[Problem details]
Write out the records word for word, from the first line up to and including the line that contains "title Unity Vehicle Tools [82, 49, 1571, 212]".
::::
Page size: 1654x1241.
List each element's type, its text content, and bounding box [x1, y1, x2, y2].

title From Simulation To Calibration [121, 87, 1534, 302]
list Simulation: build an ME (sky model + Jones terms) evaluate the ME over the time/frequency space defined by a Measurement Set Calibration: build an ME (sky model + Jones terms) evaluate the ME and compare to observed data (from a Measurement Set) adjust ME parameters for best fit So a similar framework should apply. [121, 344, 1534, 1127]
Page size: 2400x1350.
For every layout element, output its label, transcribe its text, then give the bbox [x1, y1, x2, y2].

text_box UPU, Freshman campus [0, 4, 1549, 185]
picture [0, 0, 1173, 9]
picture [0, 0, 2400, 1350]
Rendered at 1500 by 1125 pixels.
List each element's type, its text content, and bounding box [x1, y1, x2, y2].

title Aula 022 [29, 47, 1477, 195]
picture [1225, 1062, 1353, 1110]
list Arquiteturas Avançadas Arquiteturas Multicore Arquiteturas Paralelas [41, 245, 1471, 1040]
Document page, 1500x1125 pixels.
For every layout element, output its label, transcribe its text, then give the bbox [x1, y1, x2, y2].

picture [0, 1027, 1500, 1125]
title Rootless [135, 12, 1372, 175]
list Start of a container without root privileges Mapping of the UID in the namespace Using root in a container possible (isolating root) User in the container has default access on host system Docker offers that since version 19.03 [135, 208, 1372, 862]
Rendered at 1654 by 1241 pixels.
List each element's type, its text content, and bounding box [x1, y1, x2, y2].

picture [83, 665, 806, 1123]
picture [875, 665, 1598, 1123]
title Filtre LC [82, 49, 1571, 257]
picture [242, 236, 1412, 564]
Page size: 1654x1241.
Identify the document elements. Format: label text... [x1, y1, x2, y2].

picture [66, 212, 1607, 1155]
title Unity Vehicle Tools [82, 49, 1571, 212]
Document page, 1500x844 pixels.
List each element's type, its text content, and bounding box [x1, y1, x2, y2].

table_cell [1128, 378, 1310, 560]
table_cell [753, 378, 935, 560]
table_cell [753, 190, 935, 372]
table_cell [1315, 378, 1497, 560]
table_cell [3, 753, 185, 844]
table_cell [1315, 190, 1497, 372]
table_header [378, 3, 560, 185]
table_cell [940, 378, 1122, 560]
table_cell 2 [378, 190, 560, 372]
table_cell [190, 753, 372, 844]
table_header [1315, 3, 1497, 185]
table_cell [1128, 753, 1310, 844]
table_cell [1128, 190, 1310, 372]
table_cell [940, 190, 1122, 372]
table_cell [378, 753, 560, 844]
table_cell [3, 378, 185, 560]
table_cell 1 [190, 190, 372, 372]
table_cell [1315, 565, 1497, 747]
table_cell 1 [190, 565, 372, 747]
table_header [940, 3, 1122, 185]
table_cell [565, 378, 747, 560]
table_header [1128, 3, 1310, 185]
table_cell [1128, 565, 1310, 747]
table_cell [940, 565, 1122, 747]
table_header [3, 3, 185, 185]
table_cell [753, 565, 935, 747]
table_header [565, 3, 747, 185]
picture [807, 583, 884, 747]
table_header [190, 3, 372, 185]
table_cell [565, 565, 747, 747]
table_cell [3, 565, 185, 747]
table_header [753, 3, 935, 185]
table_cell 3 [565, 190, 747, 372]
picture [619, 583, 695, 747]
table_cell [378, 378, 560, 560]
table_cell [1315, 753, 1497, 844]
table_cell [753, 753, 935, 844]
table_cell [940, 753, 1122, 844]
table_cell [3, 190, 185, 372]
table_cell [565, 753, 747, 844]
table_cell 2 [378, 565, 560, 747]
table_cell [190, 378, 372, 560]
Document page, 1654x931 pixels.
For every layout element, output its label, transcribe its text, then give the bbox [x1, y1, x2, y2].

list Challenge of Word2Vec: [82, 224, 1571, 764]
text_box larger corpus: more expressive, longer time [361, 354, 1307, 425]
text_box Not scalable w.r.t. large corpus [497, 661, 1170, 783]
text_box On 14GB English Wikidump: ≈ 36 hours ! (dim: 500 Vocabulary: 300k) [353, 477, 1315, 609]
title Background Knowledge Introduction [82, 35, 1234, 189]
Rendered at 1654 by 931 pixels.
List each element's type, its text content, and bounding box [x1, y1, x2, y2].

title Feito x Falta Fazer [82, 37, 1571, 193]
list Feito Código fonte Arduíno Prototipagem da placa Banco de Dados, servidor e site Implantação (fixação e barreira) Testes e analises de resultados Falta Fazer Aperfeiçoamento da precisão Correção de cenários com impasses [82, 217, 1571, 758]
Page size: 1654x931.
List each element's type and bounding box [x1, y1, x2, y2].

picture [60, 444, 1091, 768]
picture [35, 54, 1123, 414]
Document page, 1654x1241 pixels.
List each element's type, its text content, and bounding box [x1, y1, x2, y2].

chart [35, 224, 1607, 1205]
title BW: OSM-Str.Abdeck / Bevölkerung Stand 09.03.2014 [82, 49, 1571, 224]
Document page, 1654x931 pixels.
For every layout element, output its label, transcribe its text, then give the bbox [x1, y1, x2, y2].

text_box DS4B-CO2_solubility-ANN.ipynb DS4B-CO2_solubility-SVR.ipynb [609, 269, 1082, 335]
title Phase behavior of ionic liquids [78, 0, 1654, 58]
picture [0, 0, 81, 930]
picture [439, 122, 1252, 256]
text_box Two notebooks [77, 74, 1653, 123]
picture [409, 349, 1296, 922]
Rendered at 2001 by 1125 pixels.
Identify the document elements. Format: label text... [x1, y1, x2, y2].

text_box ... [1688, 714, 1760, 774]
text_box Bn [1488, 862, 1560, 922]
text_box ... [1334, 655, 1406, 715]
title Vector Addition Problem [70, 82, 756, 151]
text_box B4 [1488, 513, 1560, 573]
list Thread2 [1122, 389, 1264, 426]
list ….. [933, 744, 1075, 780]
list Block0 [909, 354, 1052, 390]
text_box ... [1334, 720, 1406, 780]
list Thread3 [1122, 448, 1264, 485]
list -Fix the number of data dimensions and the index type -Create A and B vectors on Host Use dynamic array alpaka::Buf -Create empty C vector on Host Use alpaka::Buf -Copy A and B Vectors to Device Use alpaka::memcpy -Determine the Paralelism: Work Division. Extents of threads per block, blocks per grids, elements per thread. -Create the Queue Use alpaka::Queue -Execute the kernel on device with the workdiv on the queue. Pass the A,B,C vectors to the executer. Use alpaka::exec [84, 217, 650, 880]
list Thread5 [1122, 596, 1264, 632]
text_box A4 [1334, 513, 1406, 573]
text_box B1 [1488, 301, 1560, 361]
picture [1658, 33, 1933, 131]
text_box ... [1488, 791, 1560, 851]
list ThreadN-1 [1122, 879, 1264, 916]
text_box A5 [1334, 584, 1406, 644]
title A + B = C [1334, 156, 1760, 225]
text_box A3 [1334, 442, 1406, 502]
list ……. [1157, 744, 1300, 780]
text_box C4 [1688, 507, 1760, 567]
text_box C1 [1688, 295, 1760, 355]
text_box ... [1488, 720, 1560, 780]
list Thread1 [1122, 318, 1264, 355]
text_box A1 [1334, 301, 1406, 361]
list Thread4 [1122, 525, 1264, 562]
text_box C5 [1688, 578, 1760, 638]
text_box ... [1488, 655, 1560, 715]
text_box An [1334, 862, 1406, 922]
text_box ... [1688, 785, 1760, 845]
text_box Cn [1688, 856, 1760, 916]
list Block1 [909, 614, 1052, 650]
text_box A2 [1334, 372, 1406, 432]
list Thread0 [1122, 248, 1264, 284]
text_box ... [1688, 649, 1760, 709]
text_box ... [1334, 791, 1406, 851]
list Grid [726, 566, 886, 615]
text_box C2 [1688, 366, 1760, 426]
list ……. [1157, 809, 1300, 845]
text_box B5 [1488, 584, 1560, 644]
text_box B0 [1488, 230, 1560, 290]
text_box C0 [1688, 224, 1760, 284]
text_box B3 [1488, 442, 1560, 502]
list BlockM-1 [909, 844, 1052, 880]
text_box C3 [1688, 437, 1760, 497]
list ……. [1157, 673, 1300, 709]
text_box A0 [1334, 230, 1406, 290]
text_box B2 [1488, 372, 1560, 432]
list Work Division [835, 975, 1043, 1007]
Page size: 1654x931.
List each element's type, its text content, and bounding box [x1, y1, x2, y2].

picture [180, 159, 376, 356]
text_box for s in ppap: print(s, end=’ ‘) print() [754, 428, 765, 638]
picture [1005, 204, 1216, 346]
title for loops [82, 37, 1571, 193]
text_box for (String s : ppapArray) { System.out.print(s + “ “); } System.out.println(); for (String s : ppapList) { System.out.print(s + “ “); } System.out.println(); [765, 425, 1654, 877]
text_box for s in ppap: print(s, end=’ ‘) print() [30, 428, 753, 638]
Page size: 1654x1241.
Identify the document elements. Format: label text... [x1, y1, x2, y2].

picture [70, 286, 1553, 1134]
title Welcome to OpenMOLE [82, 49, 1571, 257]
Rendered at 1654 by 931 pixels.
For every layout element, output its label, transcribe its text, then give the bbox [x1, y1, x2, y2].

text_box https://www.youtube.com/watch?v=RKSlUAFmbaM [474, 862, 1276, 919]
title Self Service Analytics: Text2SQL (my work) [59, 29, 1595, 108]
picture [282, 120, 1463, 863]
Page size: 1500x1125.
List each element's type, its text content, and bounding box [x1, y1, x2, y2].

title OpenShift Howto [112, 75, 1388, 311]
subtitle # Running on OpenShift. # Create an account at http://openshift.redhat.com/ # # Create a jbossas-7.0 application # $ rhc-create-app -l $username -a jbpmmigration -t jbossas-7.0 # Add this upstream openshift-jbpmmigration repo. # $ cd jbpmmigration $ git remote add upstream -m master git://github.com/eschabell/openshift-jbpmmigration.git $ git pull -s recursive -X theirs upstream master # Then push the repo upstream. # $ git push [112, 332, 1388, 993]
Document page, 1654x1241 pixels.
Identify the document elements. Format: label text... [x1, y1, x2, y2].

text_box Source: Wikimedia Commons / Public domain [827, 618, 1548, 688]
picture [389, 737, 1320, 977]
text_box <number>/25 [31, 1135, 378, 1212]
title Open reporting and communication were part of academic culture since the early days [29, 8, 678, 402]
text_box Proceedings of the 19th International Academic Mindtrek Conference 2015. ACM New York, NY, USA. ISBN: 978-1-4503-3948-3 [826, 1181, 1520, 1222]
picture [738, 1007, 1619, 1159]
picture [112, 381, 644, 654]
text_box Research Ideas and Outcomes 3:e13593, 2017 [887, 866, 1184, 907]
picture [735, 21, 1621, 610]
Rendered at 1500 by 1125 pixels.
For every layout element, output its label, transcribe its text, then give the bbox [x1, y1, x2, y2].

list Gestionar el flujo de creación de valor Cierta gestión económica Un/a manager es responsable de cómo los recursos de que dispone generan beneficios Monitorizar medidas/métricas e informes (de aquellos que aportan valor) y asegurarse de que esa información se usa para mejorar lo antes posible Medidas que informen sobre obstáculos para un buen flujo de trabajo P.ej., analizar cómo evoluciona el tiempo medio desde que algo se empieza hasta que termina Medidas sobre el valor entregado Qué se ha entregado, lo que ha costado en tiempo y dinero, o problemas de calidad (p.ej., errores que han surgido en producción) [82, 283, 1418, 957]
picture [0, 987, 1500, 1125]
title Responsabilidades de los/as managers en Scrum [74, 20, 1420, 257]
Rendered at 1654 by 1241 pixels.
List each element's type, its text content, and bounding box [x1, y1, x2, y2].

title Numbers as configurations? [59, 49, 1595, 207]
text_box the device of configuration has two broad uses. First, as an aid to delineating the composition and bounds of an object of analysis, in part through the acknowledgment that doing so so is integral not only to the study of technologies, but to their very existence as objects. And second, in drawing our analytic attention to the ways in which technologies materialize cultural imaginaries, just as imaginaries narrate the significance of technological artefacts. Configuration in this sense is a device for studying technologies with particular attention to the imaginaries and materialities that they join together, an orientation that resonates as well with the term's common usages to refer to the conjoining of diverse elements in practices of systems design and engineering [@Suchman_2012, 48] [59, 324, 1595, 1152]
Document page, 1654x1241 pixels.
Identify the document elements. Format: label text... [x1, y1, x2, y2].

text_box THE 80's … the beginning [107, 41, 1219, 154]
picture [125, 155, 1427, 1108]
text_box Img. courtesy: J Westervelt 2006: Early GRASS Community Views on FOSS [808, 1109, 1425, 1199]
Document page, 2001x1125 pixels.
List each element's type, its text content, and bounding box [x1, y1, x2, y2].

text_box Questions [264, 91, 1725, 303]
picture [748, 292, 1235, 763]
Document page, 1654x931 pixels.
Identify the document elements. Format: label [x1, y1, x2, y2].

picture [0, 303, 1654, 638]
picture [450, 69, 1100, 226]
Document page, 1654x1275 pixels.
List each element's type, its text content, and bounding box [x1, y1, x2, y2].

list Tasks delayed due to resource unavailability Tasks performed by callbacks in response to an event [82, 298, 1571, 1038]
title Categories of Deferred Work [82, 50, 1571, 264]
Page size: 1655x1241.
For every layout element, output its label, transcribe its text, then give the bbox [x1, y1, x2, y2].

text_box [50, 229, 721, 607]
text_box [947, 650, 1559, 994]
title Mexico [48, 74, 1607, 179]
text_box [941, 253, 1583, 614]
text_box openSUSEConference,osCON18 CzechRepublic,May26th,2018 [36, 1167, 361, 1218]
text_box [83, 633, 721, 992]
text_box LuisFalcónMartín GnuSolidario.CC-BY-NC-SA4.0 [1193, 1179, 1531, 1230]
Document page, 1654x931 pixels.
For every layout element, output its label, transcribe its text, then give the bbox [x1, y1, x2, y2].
::::
[Exercise result]
Page size: 1654x1241.
List each element's type, its text content, and bounding box [x1, y1, x2, y2].

title From Simulation To Calibration [121, 87, 1534, 302]
list Simulation: build an ME (sky model + Jones terms) evaluate the ME over the time/frequency space defined by a Measurement Set Calibration: build an ME (sky model + Jones terms) evaluate the ME and compare to observed data (from a Measurement Set) adjust ME parameters for best fit So a similar framework should apply. [121, 344, 1534, 1127]
Page size: 2400x1350.
For every layout element, output its label, transcribe its text, then give the bbox [x1, y1, x2, y2].

text_box UPU, Freshman campus [0, 4, 1549, 185]
picture [0, 0, 1173, 9]
picture [0, 0, 2400, 1350]
Rendered at 1500 by 1125 pixels.
List each element's type, its text content, and bounding box [x1, y1, x2, y2].

title Aula 022 [29, 47, 1477, 195]
picture [1225, 1062, 1353, 1110]
list Arquiteturas Avançadas Arquiteturas Multicore Arquiteturas Paralelas [41, 245, 1471, 1040]
Document page, 1500x1125 pixels.
For every layout element, output its label, transcribe its text, then give the bbox [x1, y1, x2, y2].

picture [0, 1027, 1500, 1125]
title Rootless [135, 12, 1372, 175]
list Start of a container without root privileges Mapping of the UID in the namespace Using root in a container possible (isolating root) User in the container has default access on host system Docker offers that since version 19.03 [135, 208, 1372, 862]
Rendered at 1654 by 1241 pixels.
List each element's type, its text content, and bounding box [x1, y1, x2, y2].

picture [83, 665, 806, 1123]
picture [875, 665, 1598, 1123]
title Filtre LC [82, 49, 1571, 257]
picture [242, 236, 1412, 564]
Page size: 1654x1241.
Identify the document elements. Format: label text... [x1, y1, x2, y2].

picture [66, 212, 1607, 1155]
title Unity Vehicle Tools [82, 49, 1571, 212]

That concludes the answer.